The project is the brainchild of the center’s director, Daniel Schrag, the Sturgis Hooper Professor of Geology and a professor of environmental science and engineering. The videos, which went live in the fall, are paired with explanatory and background material. As a resource they fit with the ongoing Harvard Climate Week, which includes a series of public events across campus.
The breadth of perspectives that Harvard faculty members bring to climate change has impressed Schrag in his years working on the problem. He wanted to share those perspectives with the public.
“It’s a way of giving the broader community — not just Harvard, but really the whole world — access to the amazing intellectual community that I get to interact with every day,” he said. “We have incredible depth of perspective and unbelievable depth of knowledge on all sorts of things, from aspects of the climate system to detailed understanding of carbon pricing and economics to legal, regulatory systems, and aspects of climate and literature.”
The issue’s head-spinning complexity demands engagement by institutions like Harvard, with broad-based experience in engineering, public policy, business, medicine, public health, education, religion, and the arts and humanities, Schrag said.
“Part of my point was to actually encourage people to see that all of these perspectives are needed to solve this problem,” he said.
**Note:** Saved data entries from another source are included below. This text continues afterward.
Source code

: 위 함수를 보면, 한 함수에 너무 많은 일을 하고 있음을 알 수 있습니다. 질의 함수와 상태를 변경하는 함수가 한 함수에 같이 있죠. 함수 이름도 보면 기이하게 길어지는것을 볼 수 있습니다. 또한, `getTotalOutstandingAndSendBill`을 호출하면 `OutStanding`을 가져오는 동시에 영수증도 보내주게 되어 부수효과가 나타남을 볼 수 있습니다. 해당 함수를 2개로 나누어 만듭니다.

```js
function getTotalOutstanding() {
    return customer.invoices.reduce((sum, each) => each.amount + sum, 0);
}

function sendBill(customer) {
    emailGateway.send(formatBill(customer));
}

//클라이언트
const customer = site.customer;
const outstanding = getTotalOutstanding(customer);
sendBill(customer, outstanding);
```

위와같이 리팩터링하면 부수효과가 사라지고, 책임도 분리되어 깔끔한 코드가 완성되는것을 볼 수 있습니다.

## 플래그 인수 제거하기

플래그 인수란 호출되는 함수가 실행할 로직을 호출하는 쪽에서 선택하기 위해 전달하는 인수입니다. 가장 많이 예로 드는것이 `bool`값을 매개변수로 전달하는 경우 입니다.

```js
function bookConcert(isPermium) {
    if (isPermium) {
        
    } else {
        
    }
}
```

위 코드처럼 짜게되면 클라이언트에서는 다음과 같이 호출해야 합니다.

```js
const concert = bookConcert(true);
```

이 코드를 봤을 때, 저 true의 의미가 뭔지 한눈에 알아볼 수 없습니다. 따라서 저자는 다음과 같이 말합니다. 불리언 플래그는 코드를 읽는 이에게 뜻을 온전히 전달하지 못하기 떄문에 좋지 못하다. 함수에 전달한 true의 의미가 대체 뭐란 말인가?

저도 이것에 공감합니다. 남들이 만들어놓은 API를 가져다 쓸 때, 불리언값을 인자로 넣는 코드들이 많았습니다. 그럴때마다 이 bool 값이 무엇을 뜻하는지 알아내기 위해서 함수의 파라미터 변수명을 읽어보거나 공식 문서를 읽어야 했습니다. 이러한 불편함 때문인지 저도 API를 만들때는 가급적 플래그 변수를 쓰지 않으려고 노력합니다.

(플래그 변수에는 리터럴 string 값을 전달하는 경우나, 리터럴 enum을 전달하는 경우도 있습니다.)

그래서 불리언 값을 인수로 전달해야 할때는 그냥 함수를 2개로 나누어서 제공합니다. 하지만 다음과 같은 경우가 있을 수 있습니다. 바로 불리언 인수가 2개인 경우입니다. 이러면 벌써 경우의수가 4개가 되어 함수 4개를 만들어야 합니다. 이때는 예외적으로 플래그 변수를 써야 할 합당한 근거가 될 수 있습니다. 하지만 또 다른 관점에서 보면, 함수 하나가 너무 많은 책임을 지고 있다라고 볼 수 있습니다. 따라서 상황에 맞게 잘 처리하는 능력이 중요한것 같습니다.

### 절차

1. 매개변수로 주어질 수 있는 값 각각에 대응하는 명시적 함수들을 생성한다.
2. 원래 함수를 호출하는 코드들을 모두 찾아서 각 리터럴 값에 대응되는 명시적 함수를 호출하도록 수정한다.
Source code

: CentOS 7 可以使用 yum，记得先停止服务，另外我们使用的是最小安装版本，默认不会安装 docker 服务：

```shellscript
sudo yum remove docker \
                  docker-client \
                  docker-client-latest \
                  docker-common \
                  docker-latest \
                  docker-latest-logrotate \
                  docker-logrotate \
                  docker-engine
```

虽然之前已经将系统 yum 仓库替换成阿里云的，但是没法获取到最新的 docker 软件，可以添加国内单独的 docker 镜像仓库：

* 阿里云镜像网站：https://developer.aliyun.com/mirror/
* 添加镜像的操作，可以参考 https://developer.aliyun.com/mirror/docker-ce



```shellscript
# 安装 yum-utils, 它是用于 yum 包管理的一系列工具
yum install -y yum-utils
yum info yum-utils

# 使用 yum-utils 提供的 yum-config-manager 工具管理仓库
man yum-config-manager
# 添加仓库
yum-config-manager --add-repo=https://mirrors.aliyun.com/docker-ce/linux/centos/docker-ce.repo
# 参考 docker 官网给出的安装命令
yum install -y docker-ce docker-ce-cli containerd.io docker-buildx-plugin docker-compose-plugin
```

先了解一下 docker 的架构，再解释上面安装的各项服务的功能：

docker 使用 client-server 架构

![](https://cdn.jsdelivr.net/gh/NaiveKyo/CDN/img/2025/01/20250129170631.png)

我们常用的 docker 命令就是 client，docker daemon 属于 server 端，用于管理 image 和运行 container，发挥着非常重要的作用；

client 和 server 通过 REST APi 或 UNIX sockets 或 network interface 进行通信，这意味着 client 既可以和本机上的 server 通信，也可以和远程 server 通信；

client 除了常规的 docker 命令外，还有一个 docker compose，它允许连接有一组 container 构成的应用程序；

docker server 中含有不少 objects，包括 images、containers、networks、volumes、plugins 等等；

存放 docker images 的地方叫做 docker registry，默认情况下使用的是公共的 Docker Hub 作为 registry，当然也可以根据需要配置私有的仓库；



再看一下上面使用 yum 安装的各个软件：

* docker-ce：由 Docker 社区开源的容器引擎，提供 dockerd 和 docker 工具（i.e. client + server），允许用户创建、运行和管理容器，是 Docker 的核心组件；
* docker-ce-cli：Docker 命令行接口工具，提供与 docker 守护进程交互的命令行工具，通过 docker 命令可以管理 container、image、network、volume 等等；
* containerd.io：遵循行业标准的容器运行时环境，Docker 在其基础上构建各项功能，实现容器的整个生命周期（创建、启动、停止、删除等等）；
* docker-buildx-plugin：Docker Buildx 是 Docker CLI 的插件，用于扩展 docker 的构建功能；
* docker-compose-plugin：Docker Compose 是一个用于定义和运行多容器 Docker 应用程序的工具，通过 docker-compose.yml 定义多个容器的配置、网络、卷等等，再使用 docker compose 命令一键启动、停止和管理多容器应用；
Schrag identified candidates for the videos and worked with multimedia producer Alex Griswold to pull them together. Griswold met with each for an introductory interview and then for a recorded interview in which they talked about their work or an aspect of it related to climate change.
The interviews were edited from roughly an hour of raw footage to five minutes, and supplemented with graphs, charts and other elements that help explain subjects ranging from atmospheric chemistry to public policy. The site went live in September with 30 interviews. Five have been added since.
“My job was to try to make a short video, accessible to a wide audience, to really talk about the central issues Harvard climate researchers are working on,” Griswold said. “For me it was such a great learning experience.”
While every viewer will take home different lessons from the videos, Griswold was struck by the discussion of climate change economics and public policy from Associate Professor of Public Policy Joe Aldy and Albert Pratt Professor of Business and Government Robert Stavins. He also pointed to perspectives on law from Archibald Cox Professor of Law Jody Freeman, discussion of science denial by History of Science Professor Naomi Oreskes, and insight on the power of photography in environmental advocacy — and how that fails when talking about climate change — from Shirley Carter Burden Professor of Photography and Dean of Arts and Humanities Robin Kelsey.
At a time when leaders in Washington appear unlikely to take action on climate change, said Schrag, it becomes more important that knowledgeable voices be heard.
“This will require the best minds at Harvard and elsewhere to solve,” he said. “This is one of the great challenges of our time.”